Le Vrai Monstre N'Est Pas Toujours Celui Qu'On Croit

Avant de commencer ma critique sur "Jaws", je tiens à préciser que le requin est mon animal préféré. Depuis tout petit, je suis absolument fasciné par ce poisson. Je pourrais passer des heures et des heures à regarder des documentaires animaliers à son sujet et fantasmer sur ces magnifiques créatures préhistoriques, ces maîtres des mers et des océans qui sont absolument indispensables à notre survie sur cette planète. Et mon requin préféré est sans surprise le grand requin blanc, cette puissance que la nature a engendré et dont on ignore encore tant de choses. D'ailleurs, j'espère un jour pouvoir en voir un (ou plusieurs) de mes propres yeux.


Troisième long métrage de Steven Spielberg sorti en 1975, "Jaws" est l'adaptation du roman éponyme de Peter Benchley qui signera le scénario en compagnie de Carl Gottlieb. Le casting est composé de Roy Scheider, Robert Shaw et Richard Dreyfuss dans les rôles principaux. L'histoire se passe pendant l'été sur l'île d'Amity. Martin Brody, le chef de la police, découvre sur la plage les restes du corps mutilé d'une jeune femme. Pour lui, cette mort est due à l'attaque d'un requin. Il décide alors d'interdire l'accès aux plages mais se heurte au refus du maire, qui voit cette décision comme étant très néfaste d'un point de vue économique avec le début de la saison estivale et l'arrivée des touristes. Pendant ce temps, le requin continue à semer la terreur...


"Jaws" est le film incontesté en matière de requins, celui qui sera quasiment impossible à surpasser, voire à égaler. En même temps, quand on voit ce qu'est devenu le genre du film à requins ces dernières années, c'est environ 95% de gros nanars donc ça ne risque pas d'arriver. "Jaws" a la particularité d'être considéré comme étant le premier blockbuster de l'histoire du cinéma. Ceci est vrai même si certains films d'avant les années 70 pouvaient aussi être qualifiés de blockbusters de par leurs budgets colossaux. Mais "Jaws" a totalement changé la donne dans le paysage du cinéma et a marqué le début d'une nouvelle ère. Il donnera aux gens l'envie d'aller au cinéma pendant l'été. Car à l'époque, les choses sont claires, les gens n'aiment pas aller dans les salles obscures pendant la période des beaux jours. Les films qui sortent à cette période sont des films plutôt à petit budget dont les studios veulent se débarrasser au plus vite. Les grosses productions sont elles, privilégiées pour sortir pendant l'hiver. Mais un film va venir bousculer la tendance en sortant fin juin 1975 et pulvériser les records de recettes. Ce film est bien évidemment "Jaws" réalisé par Steven Spielberg, encore très jeune réalisateur à l'époque (moins de 30 ans). Ce film lui permettra d'asseoir totalement sa notoriété auprès du grand public mais aussi de Hollywood. Et j'ai envie de dire que cela est totalement justifié.
= = = = =
_Activités_:
a - Répondez à ces questions sur la critique du film « Jaws » :
(i) Quel requin y est présenté comme le préféré ?
(ii) En quelle année le film est-il sorti ?
(iii) Sur quelle île se déroule l'histoire ?
b - Recopiez le passage de la critique du film « Jaws » qui commence par « Le Vrai Monstre » et se poursuit jusqu'à « mes propres yeux. », en changeant « grand requin blanc » en « requin-tigre ».
Les enregistrements qui suivent le texte proviennent d'une autre source.

_Données textuelles extraites de la page_:
= = = = =
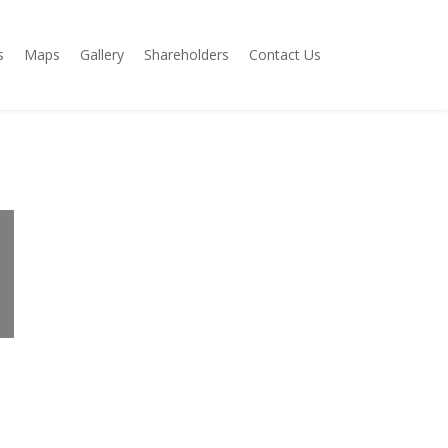
s
Maps
Gallery
Shareholders
Contact Us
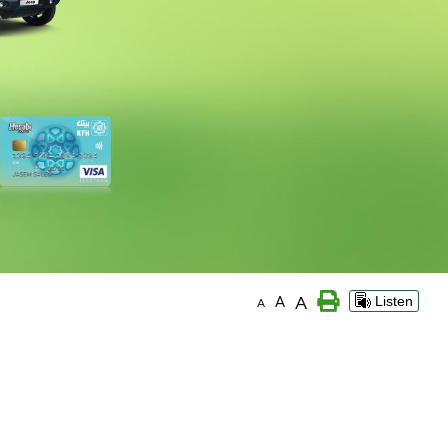
A
A
Listen
A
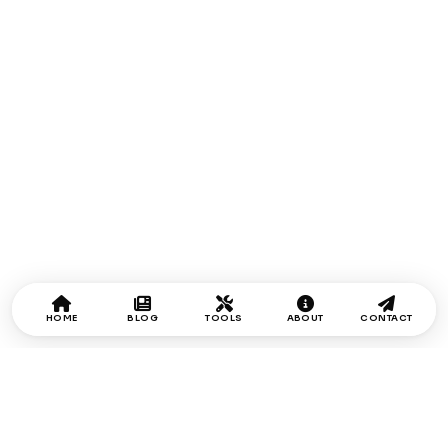
HOME
BLOG
TOOLS
ABOUT
CONTACT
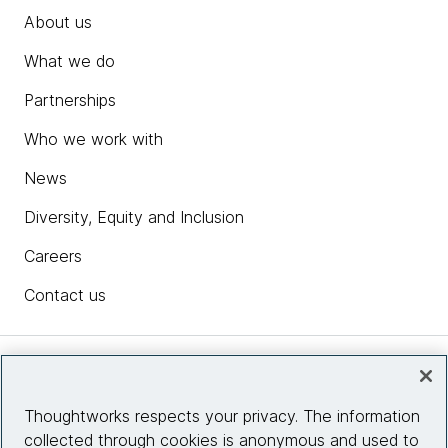
About us
What we do
Partnerships
Who we work with
News
Diversity, Equity and Inclusion
Careers
Contact us
Insights
Thoughtworks respects your privacy. The information
collected through cookies is anonymous and used to
Site info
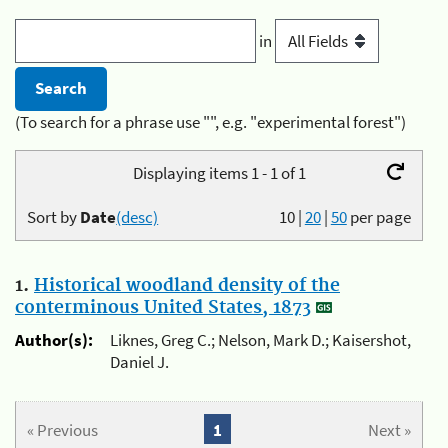
in
(To search for a phrase use "", e.g. "experimental forest")
Displaying items 1 - 1 of 1
Sort by
Date
(desc)
10
|
20
|
50
per page
1.
Historical woodland density of the
conterminous United States, 1873
Author(s):
Liknes, Greg C.; Nelson, Mark D.; Kaisershot,
Daniel J.
« Previous
1
Next »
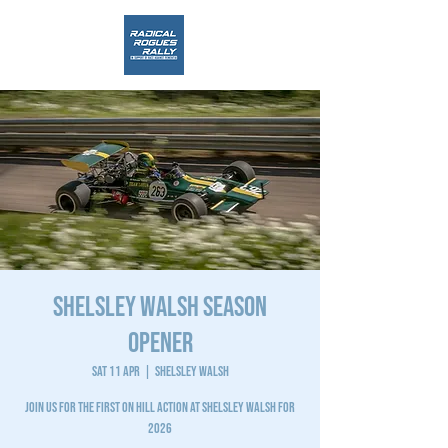
SHELSLEY WALSH SEASON
OPENER
Sat 11 Apr
  |  
Shelsley Walsh
JOIN US FOR THE FIRST ON HILL ACTION AT SHELSLEY WALSH FOR
2026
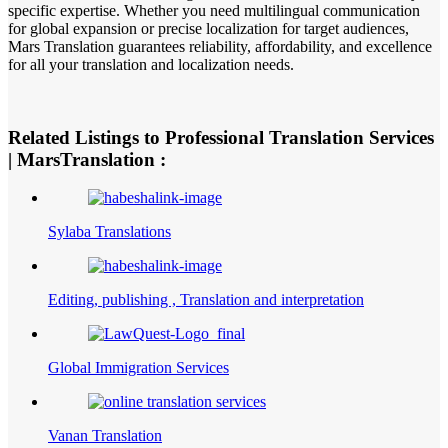
specific expertise. Whether you need multilingual communication
for global expansion or precise localization for target audiences,
Mars Translation guarantees reliability, affordability, and excellence
for all your translation and localization needs.
Related Listings to Professional Translation Services
| MarsTranslation :
Sylaba Translations
Editing, publishing , Translation and interpretation
Global Immigration Services
Vanan Translation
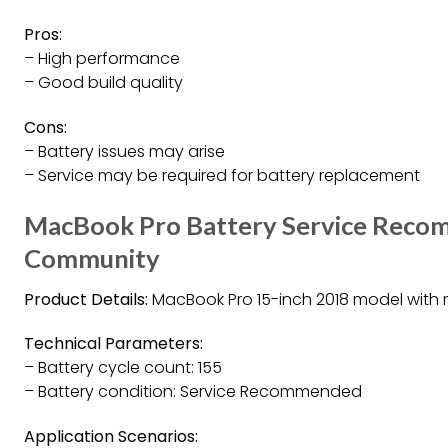
Pros:
– High performance
– Good build quality
Cons:
– Battery issues may arise
– Service may be required for battery replacement
MacBook Pro Battery Service Reco
Community
Product Details:
MacBook Pro 15-inch 2018 model with
Technical Parameters:
– Battery cycle count: 155
– Battery condition: Service Recommended
Application Scenarios:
= = = = =
_Réponses par numéro_:
a -
(i) Le grand requin blanc.
(ii) En 1975.
(iii) Sur l'île d'Amity.

b -
Le Vrai Monstre N'Est Pas Toujours Celui Qu'On Croit

Avant de commencer ma critique sur "Jaws", je tiens à préciser que le requin est mon animal préféré. Depuis tout petit, je suis absolument fasciné par ce poisson. Je pourrais passer des heures et des heures à regarder des documentaires animaliers à son sujet et fantasmer sur ces magnifiques créatures préhistoriques, ces maîtres des mers et des océans qui sont absolument indispensables à notre survie sur cette planète. Et mon requin préféré est sans surprise le requin-tigre, cette puissance que la nature a engendré et dont on ignore encore tant de choses. D'ailleurs, j'espère un jour pouvoir en voir un (ou plusieurs) de mes propres yeux.